* Instruction 1 *
In the entries from a collection, swap "花粉" for "黄砂" and keep every other line the same. Leave the pictures out.

L’dor va dor: Becoming blessings to one another in multigenerational community

Yom Kippur 5782


When I was growing up, my family belonged to a Conservative synagogue in Ann Arbor, Michigan. We didn’t always feel totally comfortable there; my parents both attended Reform synagogues as children, and none of my grandparents were observant. But when my older sister began preparing for her bat mitzvah, we began attending Shabbat morning services with some regularity, and started to get to know the community better. There was one person, named Ron, who was there every Shabbat morning, and it was his role to help kids feel comfortable in services and on the bima. He is the one who would walk around during the Torah service and slip you some candy. When I began preparing for my bat mitzvah, I got really into it, and Ron cheered me on. I felt seen by him, and valued as a member of the community. I felt like he was my friend, even though he was older than my parents. As I was trying out different ways of feeling grown-up, it was meaningful to me to have an independent relationship with someone like him.


Being in community with people of all ages, and having the opportunity to develop relationships with people in very different stages of life than me, became something I learned to value. In college, I missed it. And after college, I joined the steering committee of an independent havurah primarily because I enjoyed getting to know and collaborate with the older members.


Which isn’t to say it was easy. I began learning then what I think is a lifelong lesson, about how challenging, how rewarding, and how necessary it is to build intergenerational community.


The importance of intergenerational relationships is embedded in our liturgy: L’dor va dor, we sing, from generation to generation, nagid godlecha, u’l’netzach netzachim kedushatcha nakdish. From generation to generation we will tell of Your greatness, and forever and ever we will sanctify Your holiness. Which is to say: our religious task is to receive from our elders, and pass on to those who come after us, the words, the melodies, the recipes, the wisdom, and the calendar that are our particularly Jewish testimony to the sacredness of this world. And when God says, “I make this covenant… not with you alone, but both with those who are standing here with us this day before the LORD our God and with those who are not with us here this day,” our tradition understands that to include all future generations of Jews. We pass on not only our attention to the world’s inherent sacredness, but also our obligation to protect that sacredness and allow for its full expression in a just society.

Entries from a collection

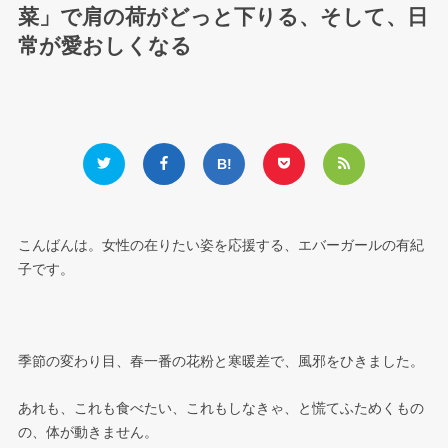
菜」で肩の荷がどっと下りる、そして、日
常が愛おしくなる
こんばんは。女性の在りたい姿を応援する、エバーガールの有紀
子です。
季節の変わり目、春一番の花粉と寒暖差で、風邪をひきました。
あれも、これも食べたい、これもしなきゃ、と慌てふためくもの
の、体が動きません。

* Instruction 2 *
Do these statements agree with the text on multigenerational community? (a) The family belonged to a Reform synagogue in Ann Arbor. (b) Ron was older than the writer's parents. (c) The writer joined a havurah's steering committee while in college.

* Exercise output 1 *
菜」で肩の荷がどっと下りる、そして、日
常が愛おしくなる
こんばんは。女性の在りたい姿を応援する、エバーガールの有紀
子です。
季節の変わり目、春一番の黄砂と寒暖差で、風邪をひきました。
あれも、これも食べたい、これもしなきゃ、と慌てふためくもの
の、体が動きません。

* Exercise output 2 *
(a) No: "my family belonged to a Conservative synagogue in Ann Arbor, Michigan."
(b) Yes: "even though he was older than my parents."
(c) No: "after college, I joined the steering committee of an independent havurah."